This Python application demonstrates the power of Optical Character Recognition (OCR) by extracting text from images using EasyOCR and PyTesseract, along with extensive image processing via OpenCV. Initially, it was built to process a set of images with distinct numbers. However, with the modifiable image processing pipeline in place, it can easily be adapted to various use cases and different types of images.
-
Text Extraction from Images: The core functionality lies in performing OCR on images using a blend of EasyOCR and PyTesseract to retrieve embedded text.
-
Image Pre-processing:
The application employs an elaborate image pre-processing pipeline to condition the images for effective OCR. These steps include:
-
Color Space Conversion: The application initially converts the image to HSV (Hue, Saturation, Value) color space to simplify color-based filtering.
-
Color Filtering: The script filters out specific colors (yellow, in the given case) in the HSV image to eliminate non-essential information.

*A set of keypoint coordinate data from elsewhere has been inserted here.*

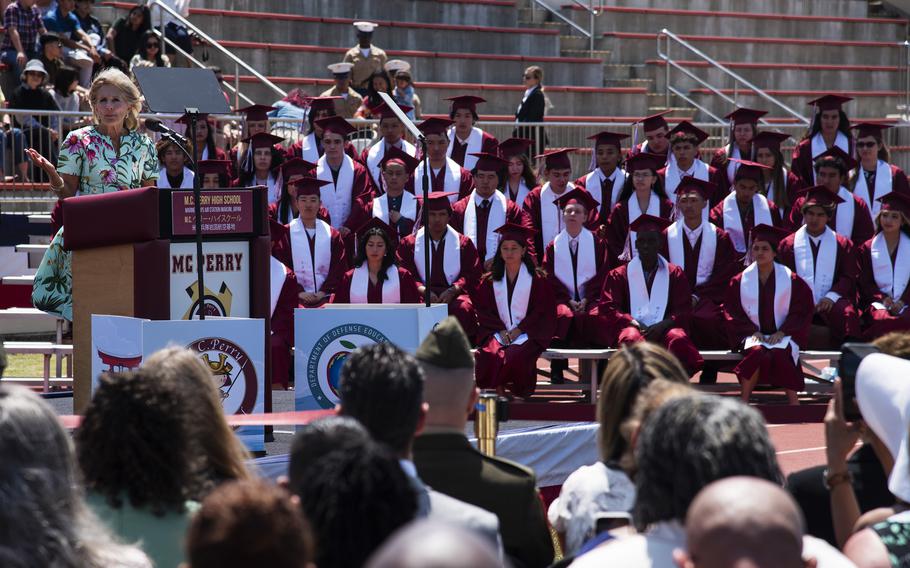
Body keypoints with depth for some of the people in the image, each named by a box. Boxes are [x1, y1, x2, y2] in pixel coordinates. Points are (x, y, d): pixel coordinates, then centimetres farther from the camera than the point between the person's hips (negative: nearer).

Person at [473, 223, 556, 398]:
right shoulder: (490, 280, 13)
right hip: (498, 333, 2)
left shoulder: (537, 279, 6)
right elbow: (483, 310, 10)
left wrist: (518, 330, -9)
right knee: (488, 354, -32)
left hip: (527, 333, -2)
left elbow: (542, 311, 1)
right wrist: (501, 331, -6)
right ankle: (499, 391, -16)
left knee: (515, 356, -35)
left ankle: (517, 394, -14)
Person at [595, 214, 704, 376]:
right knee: (632, 339, -38)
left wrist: (662, 325, -11)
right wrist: (634, 323, -11)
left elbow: (684, 310, 10)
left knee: (678, 338, -36)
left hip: (663, 330, 1)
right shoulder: (618, 276, 16)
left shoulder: (675, 274, 18)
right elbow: (606, 309, 6)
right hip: (632, 328, -1)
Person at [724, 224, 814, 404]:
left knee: (780, 353, -35)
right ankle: (744, 401, -28)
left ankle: (793, 402, -27)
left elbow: (803, 309, 4)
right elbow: (732, 312, 8)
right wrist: (752, 331, -8)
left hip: (782, 335, -1)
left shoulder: (790, 280, 4)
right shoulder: (740, 281, 7)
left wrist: (782, 332, -8)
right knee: (756, 351, -35)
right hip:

This is particularly useful when the text color contrasts with the background.
-
Grayscale Conversion and Cropping: Post color filtering, the image is converted to grayscale and then cropped to focus on the region of interest.
-
Thresholding and Inversion: To further refine the image for OCR, the script applies binary thresholding, inverts the color scheme for suitable contrast, and applies another round of thresholding to obtain black text on a white background.
-
Image Resizing: The processed image is then enlarged to improve resolution and enhance OCR accuracy.
These steps are customizable, allowing the user to adjust the parameters to suit their specific use case.
-
-
Recursive Search: The script scans a directory and its subdirectories for images, since GoPros usually save up to 999 images in different folders.
-
CSV Output: The output (filename and the extracted text) is compiled into a CSV file, making it convenient for subsequent analysis and data manipulation.
-
Verbose Mode for Debugging: A verbose mode that displays each step of the image processing pipeline in separate windows. This interactive feature helps with troubleshooting and fine-tuning the image pre-processing steps.
- Python 3.7+
- OpenCV
- EasyOCR
- PyTesseract
- tqdm
- numpy
The script is initiated by providing the path to the directory containing the images in the code. The script processes all images in that directory and its subdirectories and writes the output to a CSV file named GOPRO_OCR.csv
.
python src/read_GOPRO_data.py
Verbose mode can be enabled by setting the verbose argument to 1.
License This project is licensed under the MIT License - see the LICENSE file for details.